で、前述のジョゼフ・ゴードン=レヴィットですが、実質話が始まって2/3までは彼がお話を引っ張っていったようなものだったし、まともな感覚の警官なのもあって、彼だけは見てて嫌な気持ちにならなかったし共感できた。演じるレヴィットは、なんというかちょっと不思議な俳優さん、というイメージが私の中にずっとあって。すごく大柄でもマッチョでもないし、きっと草食系って言われちゃうんだろう線の細さなんだけれど、役柄を選ぶのがうまいというか、もちろん本人の演技力もあるんだろうけれど独特の路線を開拓していると思う。彼の作品は「インセプション」しか見てないから、これを機に他のも見てみたいですね。

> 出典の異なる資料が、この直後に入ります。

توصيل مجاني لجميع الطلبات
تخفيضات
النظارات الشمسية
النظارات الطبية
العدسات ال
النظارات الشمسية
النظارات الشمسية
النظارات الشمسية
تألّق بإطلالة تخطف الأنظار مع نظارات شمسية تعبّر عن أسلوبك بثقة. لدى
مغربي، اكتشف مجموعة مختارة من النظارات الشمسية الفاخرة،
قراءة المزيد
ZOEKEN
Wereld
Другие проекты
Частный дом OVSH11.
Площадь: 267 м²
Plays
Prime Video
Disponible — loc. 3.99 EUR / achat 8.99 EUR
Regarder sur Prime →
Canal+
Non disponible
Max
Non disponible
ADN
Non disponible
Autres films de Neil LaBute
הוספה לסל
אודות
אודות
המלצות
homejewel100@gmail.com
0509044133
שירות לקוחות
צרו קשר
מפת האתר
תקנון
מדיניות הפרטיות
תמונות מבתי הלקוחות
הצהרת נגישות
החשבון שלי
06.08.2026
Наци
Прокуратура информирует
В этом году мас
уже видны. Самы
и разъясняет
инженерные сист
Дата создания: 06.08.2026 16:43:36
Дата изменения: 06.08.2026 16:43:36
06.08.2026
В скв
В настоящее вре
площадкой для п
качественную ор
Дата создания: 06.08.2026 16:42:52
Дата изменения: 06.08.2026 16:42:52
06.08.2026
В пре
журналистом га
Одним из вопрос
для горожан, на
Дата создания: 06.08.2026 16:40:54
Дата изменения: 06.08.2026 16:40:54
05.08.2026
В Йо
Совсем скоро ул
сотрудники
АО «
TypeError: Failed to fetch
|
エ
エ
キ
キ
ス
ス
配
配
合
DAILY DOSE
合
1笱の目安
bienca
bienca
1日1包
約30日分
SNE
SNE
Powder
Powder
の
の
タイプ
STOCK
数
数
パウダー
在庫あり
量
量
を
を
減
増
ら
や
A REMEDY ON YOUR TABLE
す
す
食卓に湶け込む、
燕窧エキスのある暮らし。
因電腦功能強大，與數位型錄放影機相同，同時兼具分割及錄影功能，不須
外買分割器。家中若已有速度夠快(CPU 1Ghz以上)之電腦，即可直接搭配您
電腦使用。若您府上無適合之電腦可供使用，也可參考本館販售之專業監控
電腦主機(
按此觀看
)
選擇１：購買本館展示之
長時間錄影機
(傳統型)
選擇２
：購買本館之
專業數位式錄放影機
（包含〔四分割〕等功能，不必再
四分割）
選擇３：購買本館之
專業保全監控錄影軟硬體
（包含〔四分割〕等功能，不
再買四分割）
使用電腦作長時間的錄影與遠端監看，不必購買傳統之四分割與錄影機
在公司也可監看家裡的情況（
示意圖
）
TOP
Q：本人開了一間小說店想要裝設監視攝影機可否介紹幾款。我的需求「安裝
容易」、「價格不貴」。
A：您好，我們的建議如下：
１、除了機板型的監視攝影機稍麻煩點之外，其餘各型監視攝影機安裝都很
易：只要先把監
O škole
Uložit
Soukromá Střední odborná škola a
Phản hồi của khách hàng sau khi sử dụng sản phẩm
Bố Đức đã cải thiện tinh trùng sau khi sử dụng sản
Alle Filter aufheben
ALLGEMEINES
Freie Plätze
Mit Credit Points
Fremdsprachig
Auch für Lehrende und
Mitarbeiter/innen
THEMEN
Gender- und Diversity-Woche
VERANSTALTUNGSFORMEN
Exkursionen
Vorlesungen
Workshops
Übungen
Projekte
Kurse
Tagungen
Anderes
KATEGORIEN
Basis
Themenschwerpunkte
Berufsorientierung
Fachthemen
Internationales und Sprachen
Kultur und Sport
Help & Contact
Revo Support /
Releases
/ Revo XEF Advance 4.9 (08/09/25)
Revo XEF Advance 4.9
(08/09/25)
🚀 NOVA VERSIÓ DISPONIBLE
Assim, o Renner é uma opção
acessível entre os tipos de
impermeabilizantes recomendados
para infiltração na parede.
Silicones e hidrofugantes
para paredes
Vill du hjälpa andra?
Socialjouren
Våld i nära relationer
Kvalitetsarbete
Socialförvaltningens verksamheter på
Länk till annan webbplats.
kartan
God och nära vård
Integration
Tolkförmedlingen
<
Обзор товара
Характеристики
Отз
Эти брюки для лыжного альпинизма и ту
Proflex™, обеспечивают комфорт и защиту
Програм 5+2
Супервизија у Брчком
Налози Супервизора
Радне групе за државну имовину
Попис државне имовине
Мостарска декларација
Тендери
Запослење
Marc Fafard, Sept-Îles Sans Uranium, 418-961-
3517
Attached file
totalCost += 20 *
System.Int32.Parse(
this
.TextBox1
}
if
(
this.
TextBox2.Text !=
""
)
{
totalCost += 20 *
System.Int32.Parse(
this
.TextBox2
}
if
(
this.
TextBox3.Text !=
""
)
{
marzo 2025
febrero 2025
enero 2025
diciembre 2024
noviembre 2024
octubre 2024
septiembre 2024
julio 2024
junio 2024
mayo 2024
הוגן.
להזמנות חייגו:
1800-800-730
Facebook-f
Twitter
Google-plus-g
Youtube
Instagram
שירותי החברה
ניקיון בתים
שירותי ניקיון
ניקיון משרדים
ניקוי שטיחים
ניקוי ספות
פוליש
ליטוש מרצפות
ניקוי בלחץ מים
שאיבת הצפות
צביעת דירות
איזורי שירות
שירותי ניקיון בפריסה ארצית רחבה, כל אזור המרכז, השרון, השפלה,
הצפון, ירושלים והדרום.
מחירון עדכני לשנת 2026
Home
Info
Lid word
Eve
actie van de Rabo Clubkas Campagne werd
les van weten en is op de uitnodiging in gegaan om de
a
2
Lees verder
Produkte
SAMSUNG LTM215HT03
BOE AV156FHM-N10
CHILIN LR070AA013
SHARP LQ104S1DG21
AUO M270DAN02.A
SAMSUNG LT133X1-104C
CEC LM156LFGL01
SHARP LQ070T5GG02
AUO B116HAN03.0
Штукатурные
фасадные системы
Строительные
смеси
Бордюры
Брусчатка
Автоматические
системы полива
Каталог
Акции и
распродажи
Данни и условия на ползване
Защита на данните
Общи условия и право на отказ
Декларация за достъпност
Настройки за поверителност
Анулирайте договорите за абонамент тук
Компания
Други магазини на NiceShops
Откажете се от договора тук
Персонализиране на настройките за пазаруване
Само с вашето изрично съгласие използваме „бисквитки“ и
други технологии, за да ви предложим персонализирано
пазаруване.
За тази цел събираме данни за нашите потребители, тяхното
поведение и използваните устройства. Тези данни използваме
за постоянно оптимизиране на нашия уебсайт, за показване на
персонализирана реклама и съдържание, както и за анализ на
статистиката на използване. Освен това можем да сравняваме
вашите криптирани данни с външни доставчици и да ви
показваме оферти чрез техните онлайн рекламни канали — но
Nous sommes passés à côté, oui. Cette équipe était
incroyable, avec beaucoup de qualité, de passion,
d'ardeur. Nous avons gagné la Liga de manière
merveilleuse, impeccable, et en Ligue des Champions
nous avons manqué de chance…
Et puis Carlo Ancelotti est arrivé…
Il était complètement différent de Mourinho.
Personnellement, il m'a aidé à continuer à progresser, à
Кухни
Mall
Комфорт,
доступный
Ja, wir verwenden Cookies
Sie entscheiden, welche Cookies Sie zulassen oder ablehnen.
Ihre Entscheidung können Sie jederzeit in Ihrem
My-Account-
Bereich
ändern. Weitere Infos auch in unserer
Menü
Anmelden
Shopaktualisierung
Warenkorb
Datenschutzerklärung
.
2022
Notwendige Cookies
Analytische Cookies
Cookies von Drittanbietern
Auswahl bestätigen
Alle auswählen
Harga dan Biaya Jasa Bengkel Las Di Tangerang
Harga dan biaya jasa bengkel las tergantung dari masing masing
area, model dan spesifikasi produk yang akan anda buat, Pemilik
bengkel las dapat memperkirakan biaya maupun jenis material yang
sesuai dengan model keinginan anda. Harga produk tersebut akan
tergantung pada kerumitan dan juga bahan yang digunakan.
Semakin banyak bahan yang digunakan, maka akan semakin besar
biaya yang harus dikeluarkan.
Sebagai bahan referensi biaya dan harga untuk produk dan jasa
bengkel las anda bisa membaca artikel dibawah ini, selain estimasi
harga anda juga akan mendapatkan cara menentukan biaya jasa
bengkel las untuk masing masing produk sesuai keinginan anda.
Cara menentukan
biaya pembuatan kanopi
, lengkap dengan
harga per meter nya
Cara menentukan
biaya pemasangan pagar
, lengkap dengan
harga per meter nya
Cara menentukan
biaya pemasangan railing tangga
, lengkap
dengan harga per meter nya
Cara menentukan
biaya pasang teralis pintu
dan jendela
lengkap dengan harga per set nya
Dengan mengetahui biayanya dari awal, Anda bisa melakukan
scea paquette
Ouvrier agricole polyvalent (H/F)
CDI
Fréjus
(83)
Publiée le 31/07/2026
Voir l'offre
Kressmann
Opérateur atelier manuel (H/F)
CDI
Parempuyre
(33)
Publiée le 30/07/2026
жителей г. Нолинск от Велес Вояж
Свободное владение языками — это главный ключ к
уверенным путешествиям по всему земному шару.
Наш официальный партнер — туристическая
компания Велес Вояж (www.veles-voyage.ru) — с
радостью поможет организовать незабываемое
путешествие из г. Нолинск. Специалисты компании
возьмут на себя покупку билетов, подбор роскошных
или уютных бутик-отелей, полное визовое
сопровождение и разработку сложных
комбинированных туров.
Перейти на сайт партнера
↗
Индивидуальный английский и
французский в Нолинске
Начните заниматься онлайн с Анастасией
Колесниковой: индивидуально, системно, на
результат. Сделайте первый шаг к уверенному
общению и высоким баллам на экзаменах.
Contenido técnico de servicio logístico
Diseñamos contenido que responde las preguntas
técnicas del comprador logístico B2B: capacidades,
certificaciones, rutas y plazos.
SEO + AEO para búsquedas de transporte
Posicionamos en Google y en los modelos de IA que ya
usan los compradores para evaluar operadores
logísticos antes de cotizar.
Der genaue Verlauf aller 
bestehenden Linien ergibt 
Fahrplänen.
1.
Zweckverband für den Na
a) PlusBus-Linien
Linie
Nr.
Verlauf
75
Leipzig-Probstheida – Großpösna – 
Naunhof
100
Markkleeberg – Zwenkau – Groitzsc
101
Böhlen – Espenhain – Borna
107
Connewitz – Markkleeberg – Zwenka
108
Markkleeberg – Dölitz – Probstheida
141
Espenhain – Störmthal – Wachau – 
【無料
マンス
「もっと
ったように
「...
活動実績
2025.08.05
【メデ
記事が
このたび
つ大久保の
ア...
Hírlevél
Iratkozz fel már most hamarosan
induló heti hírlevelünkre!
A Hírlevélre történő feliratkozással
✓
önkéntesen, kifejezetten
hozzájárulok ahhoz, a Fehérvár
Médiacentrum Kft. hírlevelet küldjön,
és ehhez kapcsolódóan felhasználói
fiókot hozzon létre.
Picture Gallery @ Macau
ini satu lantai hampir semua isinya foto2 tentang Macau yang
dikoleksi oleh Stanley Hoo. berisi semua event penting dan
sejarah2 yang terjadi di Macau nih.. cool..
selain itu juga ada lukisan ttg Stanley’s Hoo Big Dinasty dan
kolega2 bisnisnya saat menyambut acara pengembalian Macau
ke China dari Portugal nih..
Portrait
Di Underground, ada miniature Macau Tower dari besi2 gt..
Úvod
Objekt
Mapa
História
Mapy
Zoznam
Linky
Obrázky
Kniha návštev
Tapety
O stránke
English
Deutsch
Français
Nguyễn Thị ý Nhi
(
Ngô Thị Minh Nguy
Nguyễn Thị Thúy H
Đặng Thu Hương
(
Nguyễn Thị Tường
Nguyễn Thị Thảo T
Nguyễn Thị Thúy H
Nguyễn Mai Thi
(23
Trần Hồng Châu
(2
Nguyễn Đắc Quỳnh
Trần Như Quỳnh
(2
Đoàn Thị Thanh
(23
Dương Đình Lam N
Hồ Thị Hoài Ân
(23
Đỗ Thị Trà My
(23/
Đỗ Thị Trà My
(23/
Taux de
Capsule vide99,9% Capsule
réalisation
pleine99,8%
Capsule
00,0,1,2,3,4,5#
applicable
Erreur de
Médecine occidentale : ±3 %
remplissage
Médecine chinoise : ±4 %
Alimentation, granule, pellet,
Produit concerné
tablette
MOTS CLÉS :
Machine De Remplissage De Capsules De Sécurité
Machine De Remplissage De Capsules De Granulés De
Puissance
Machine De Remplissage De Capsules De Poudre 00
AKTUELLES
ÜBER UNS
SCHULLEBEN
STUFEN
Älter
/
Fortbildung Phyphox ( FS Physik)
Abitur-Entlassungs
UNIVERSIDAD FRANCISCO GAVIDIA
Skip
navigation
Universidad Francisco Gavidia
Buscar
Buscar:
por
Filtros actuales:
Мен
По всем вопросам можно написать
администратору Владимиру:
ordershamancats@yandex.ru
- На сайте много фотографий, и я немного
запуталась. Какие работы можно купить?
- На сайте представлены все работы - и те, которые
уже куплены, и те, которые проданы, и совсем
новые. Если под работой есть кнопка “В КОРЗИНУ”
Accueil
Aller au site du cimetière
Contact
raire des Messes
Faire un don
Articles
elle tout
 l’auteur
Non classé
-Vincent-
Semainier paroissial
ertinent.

監督はクリストファー・ノーランですが、脚本は弟のジョナサン・ノーランも一緒に手掛けてます。

で、ここからは「パーソン・オブ・インタレスト」絡みかつS5ラストのネタバレの感想になるんですが(なので未見の人はここから先は読んじゃダメです)、ジョナサン・ノーランはお兄ちゃんとは別に自分にとってのバットマンを撮りたくてPOIを作ったの?リースは「コスプレをしないバットマン」と書かれた記事はよく知られているし、私はクリスチャン・ベイルとジム・カヴィーゼルはすごくよく似てるって前々から何度も言ってるしここでも時おり書いてるけれど、今回この映画を見ると、まさかジョナ・ノーランは似てるのを狙ってPOIに彼をキャスティングしたのか?とさえ穿ってしまう。
「ライジング」自体もネイサン役ブレット・カレンやグリア役ジョン・ノーラン(しかも吹替はフィンチ役牛山さん(笑))も出演してて、かぶりすぎでしょ。
まぁ他の人がとっくに指摘してるだろうけれど、ゴッサムシティはもちろんNYがモデルだし、
アルフレッドとフォックス=フィンチ
ゴードン本部長=カーターとファスコ
バットマンの意志を継いだロビン(ブレイク)=ピアーズ、ジョーイ、ハーパーの別チーム
と考えると、死んだと思わせておいて実は生きていたブルース・ウェイン=リースになるはずが、最後は死んでしまったからねぇ……ラストはこの映画と同じ線を期待していた人にとってはあんな終わり方になって、ジョナサンめ、よくもリースを死なせたなと思う人は多いのかも。そうかPOIは「ダークナイト・ライジング」のアナザーバージョンだったのか。
さらにこの映画はレンタル店で借りて視聴したのですが、ケースにはディスクが2枚入ってて、1枚は本編、もう1枚は海外ドラマの第一話のみが3つ入ったディスク。そのうちのひとつがPOIだったという、もうほんと笑えるんだか笑えないんだかなオチでした。


正月早々とても暗い映画でスタートの2017年になりましたが、今年はどんな映画に出会えるのか、楽しみです。